ABOUT THIS TASK: Make an exact copy of the records, dropping all pictures.

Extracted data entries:
········
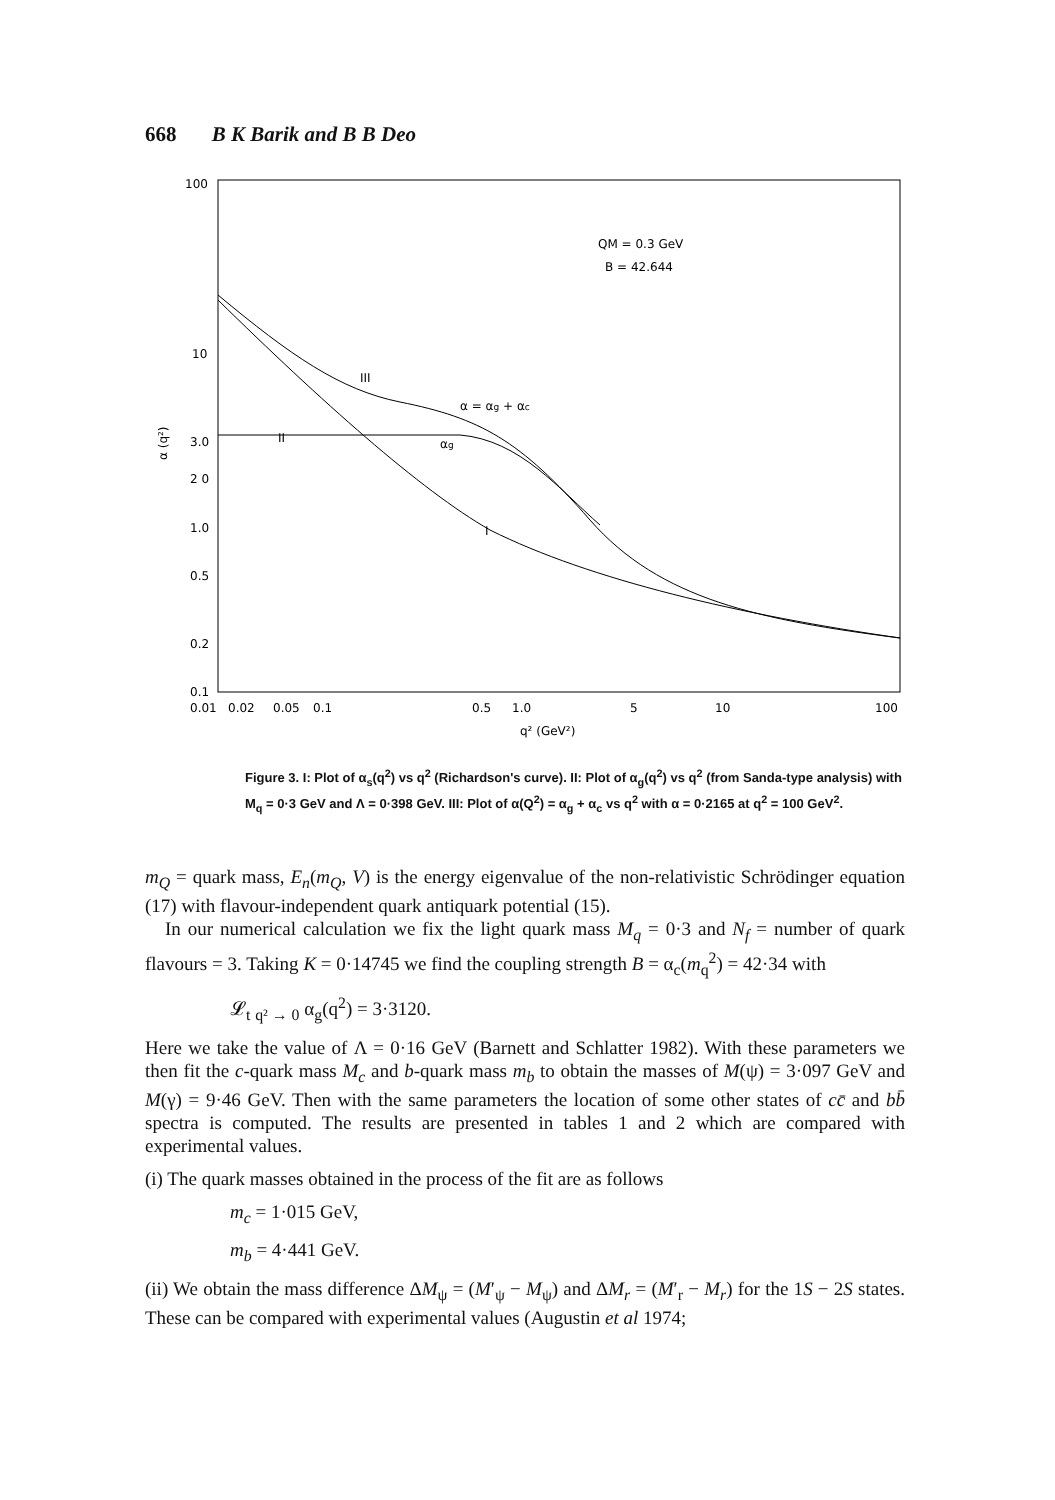668 B K Barik and B B Deo
100
10
3.0
2 0
1.0
0.5
0.2
0.1
α (q²)
0.01
0.02
0.05
0.1
0.5
1.0
5
10
100
q² (GeV²)
QM = 0.3 GeV
B = 42.644
III
II
I
α = αg + αc
αg
Figure 3. I: Plot of α<sub>s</sub>(q<sup>2</sup>) vs q<sup>2</sup> (Richardson's curve). II: Plot of α<sub>g</sub>(q<sup>2</sup>) vs q<sup>2</sup> (from Sanda-type analysis) with M<sub>q</sub> = 0·3 GeV and Λ = 0·398 GeV. III: Plot of α(Q<sup>2</sup>) = α<sub>g</sub> + α<sub>c</sub> vs q<sup>2</sup> with α = 0·2165 at q<sup>2</sup> = 100 GeV<sup>2</sup>.
m<sub>Q</sub> = quark mass, E<sub>n</sub>(m<sub>Q</sub>, V) is the energy eigenvalue of the non-relativistic Schrödinger equation (17) with flavour-independent quark antiquark potential (15).
In our numerical calculation we fix the light quark mass M<sub>q</sub> = 0·3 and N<sub>f</sub> = number of quark flavours = 3. Taking K = 0·14745 we find the coupling strength B = α<sub>c</sub>(m<sub>q</sub><sup>2</sup>) = 42·34 with
𝓛<sub>t</sub> <sub>q² → 0</sub> α<sub>g</sub>(q<sup>2</sup>) = 3·3120.
Here we take the value of Λ = 0·16 GeV (Barnett and Schlatter 1982). With these parameters we then fit the c-quark mass M<sub>c</sub> and b-quark mass m<sub>b</sub> to obtain the masses of M(ψ) = 3·097 GeV and M(γ) = 9·46 GeV. Then with the same parameters the location of some other states of cc̄ and bb̄ spectra is computed. The results are presented in tables 1 and 2 which are compared with experimental values.
(i) The quark masses obtained in the process of the fit are as follows
m<sub>c</sub> = 1·015 GeV,
m<sub>b</sub> = 4·441 GeV.
(ii) We obtain the mass difference ΔM<sub>ψ</sub> = (M′<sub>ψ</sub> − M<sub>ψ</sub>) and ΔM<sub>r</sub> = (M′<sub>r</sub> − M<sub>r</sub>) for the 1S − 2S states. These can be compared with experimental values (Augustin et al 1974;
········
TASK ANSWER:
668 B K Barik and B B Deo
100
10
3.0
2 0
1.0
0.5
0.2
0.1
α (q²)
0.01
0.02
0.05
0.1
0.5
1.0
5
10
100
q² (GeV²)
QM = 0.3 GeV
B = 42.644
III
II
I
α = αg + αc
αg
Figure 3. I: Plot of α<sub>s</sub>(q<sup>2</sup>) vs q<sup>2</sup> (Richardson's curve). II: Plot of α<sub>g</sub>(q<sup>2</sup>) vs q<sup>2</sup> (from Sanda-type analysis) with M<sub>q</sub> = 0·3 GeV and Λ = 0·398 GeV. III: Plot of α(Q<sup>2</sup>) = α<sub>g</sub> + α<sub>c</sub> vs q<sup>2</sup> with α = 0·2165 at q<sup>2</sup> = 100 GeV<sup>2</sup>.
m<sub>Q</sub> = quark mass, E<sub>n</sub>(m<sub>Q</sub>, V) is the energy eigenvalue of the non-relativistic Schrödinger equation (17) with flavour-independent quark antiquark potential (15).
In our numerical calculation we fix the light quark mass M<sub>q</sub> = 0·3 and N<sub>f</sub> = number of quark flavours = 3. Taking K = 0·14745 we find the coupling strength B = α<sub>c</sub>(m<sub>q</sub><sup>2</sup>) = 42·34 with
𝓛<sub>t</sub> <sub>q² → 0</sub> α<sub>g</sub>(q<sup>2</sup>) = 3·3120.
Here we take the value of Λ = 0·16 GeV (Barnett and Schlatter 1982). With these parameters we then fit the c-quark mass M<sub>c</sub> and b-quark mass m<sub>b</sub> to obtain the masses of M(ψ) = 3·097 GeV and M(γ) = 9·46 GeV. Then with the same parameters the location of some other states of cc̄ and bb̄ spectra is computed. The results are presented in tables 1 and 2 which are compared with experimental values.
(i) The quark masses obtained in the process of the fit are as follows
m<sub>c</sub> = 1·015 GeV,
m<sub>b</sub> = 4·441 GeV.
(ii) We obtain the mass difference ΔM<sub>ψ</sub> = (M′<sub>ψ</sub> − M<sub>ψ</sub>) and ΔM<sub>r</sub> = (M′<sub>r</sub> − M<sub>r</sub>) for the 1S − 2S states. These can be compared with experimental values (Augustin et al 1974;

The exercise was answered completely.